#### [Work to complete]
In the entries that follow, how many lines include "pixels"? Give the number and nothing else.

#### [Exercise material]
"""

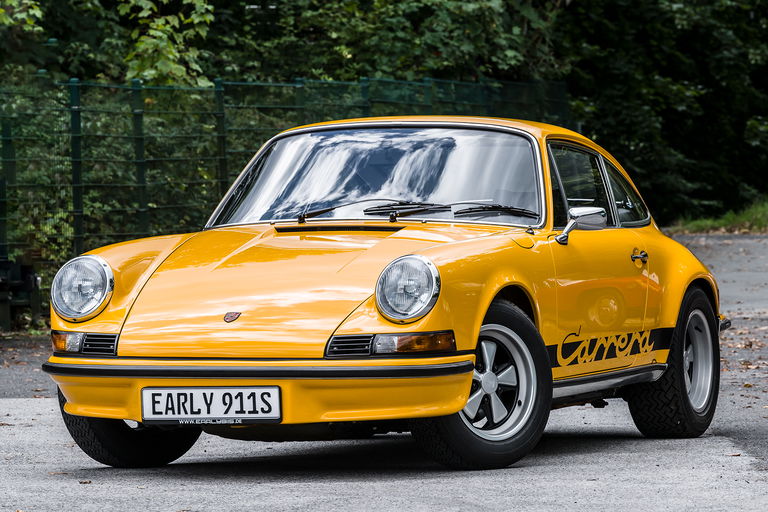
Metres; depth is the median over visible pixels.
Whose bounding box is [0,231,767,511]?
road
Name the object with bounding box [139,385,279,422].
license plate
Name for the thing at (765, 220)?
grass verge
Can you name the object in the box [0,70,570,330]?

"""
"""

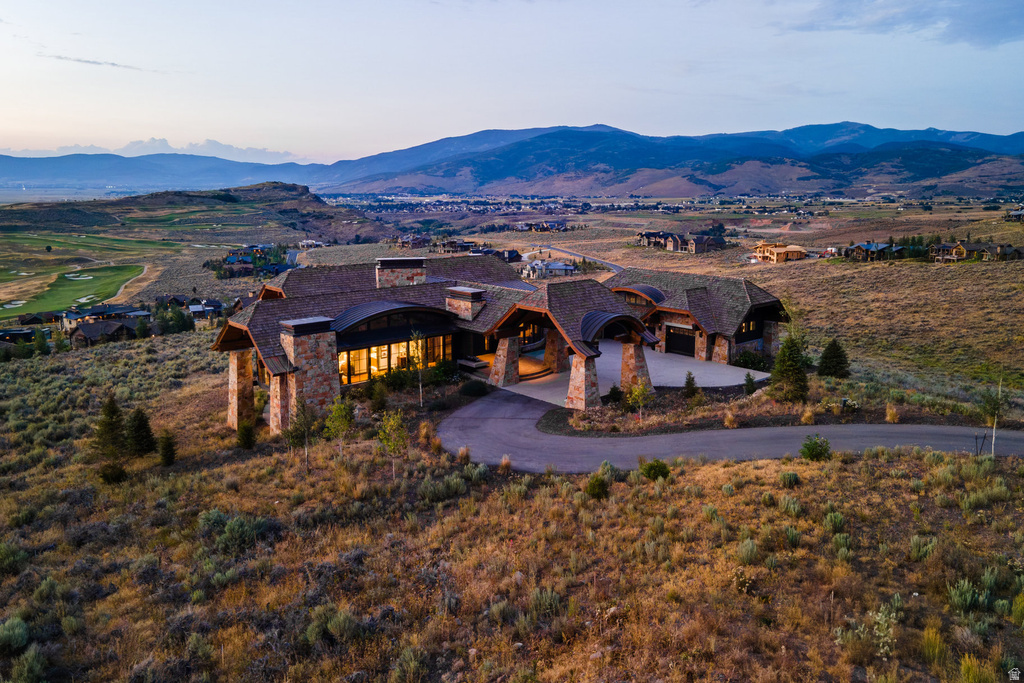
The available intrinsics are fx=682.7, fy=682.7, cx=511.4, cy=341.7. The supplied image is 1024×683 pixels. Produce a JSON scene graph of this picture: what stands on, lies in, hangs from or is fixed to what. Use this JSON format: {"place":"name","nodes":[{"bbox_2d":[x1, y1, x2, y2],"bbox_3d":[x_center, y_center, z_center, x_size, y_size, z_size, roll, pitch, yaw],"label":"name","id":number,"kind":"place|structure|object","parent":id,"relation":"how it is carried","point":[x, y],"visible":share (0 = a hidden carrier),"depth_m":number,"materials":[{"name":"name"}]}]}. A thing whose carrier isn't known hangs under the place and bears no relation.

"""
"""

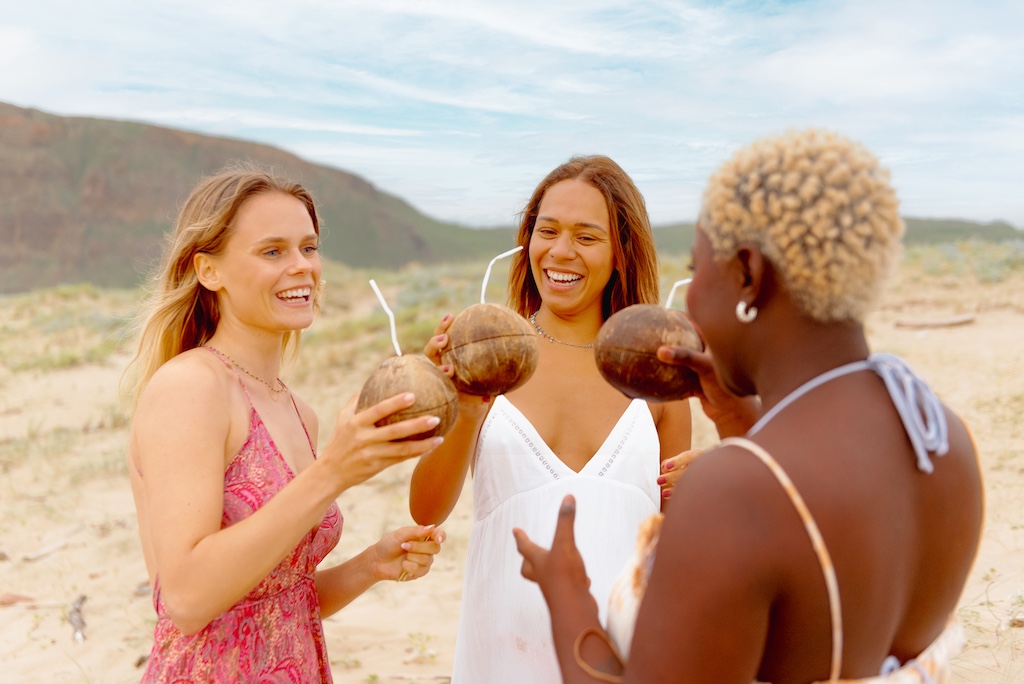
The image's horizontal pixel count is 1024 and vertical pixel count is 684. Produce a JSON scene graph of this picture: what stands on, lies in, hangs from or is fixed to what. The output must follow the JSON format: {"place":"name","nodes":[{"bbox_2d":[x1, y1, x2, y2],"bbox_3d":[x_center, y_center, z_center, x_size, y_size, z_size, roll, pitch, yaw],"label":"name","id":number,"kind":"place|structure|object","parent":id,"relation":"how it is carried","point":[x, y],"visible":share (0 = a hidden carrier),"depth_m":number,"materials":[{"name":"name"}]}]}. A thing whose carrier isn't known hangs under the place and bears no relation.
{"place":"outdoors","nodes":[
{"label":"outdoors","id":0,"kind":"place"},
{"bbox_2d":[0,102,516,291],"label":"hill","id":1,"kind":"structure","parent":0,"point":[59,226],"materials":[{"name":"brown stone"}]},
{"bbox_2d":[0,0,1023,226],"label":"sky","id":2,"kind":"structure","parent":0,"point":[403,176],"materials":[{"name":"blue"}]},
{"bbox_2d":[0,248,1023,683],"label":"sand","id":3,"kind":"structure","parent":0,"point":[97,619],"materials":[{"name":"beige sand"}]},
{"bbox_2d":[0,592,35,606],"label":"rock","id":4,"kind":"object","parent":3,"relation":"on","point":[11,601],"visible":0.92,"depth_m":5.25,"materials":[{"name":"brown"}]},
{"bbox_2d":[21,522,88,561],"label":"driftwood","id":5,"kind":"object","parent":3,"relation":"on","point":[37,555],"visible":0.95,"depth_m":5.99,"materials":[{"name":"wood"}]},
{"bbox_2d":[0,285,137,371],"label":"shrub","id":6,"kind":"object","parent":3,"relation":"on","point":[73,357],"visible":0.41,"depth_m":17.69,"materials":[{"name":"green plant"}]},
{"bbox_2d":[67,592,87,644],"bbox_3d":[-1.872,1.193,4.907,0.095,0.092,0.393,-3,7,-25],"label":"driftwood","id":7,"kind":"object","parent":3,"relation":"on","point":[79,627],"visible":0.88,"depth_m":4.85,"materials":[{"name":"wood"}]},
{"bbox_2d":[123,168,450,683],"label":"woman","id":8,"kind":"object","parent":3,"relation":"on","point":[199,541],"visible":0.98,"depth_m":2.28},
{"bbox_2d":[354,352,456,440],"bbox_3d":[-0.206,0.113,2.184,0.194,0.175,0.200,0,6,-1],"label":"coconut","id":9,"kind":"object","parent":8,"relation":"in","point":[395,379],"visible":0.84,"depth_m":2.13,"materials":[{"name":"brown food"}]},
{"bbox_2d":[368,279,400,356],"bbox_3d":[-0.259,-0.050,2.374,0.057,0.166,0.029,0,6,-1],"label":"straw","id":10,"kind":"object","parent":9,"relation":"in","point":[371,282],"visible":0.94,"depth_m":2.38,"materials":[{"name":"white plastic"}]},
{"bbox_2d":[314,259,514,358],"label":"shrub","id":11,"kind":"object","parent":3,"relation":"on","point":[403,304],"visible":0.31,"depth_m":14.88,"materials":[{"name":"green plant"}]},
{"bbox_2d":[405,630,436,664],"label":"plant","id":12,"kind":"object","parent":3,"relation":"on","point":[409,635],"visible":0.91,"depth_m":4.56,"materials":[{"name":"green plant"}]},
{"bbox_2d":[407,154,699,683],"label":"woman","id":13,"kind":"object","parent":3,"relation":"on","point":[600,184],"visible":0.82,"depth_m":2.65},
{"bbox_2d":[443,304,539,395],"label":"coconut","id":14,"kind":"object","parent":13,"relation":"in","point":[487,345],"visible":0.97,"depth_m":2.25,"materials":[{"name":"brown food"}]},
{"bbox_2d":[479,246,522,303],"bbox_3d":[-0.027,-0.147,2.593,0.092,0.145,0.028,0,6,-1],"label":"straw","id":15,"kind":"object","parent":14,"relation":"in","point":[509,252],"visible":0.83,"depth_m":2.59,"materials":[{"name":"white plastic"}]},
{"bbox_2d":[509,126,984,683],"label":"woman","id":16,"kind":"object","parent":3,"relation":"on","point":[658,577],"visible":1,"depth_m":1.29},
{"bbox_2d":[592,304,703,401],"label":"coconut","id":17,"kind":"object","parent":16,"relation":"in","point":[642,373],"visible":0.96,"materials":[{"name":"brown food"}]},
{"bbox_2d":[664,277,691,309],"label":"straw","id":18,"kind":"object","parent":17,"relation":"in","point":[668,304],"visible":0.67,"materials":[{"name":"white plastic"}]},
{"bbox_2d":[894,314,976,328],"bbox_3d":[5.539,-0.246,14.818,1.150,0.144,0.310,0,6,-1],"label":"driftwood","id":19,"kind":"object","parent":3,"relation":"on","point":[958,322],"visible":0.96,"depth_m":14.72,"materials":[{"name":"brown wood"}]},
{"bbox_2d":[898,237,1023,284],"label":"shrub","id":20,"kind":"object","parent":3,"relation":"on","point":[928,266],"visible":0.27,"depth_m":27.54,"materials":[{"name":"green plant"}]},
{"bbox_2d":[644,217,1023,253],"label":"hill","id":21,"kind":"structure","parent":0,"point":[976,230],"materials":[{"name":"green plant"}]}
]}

"""

#### [Exercise answer]
2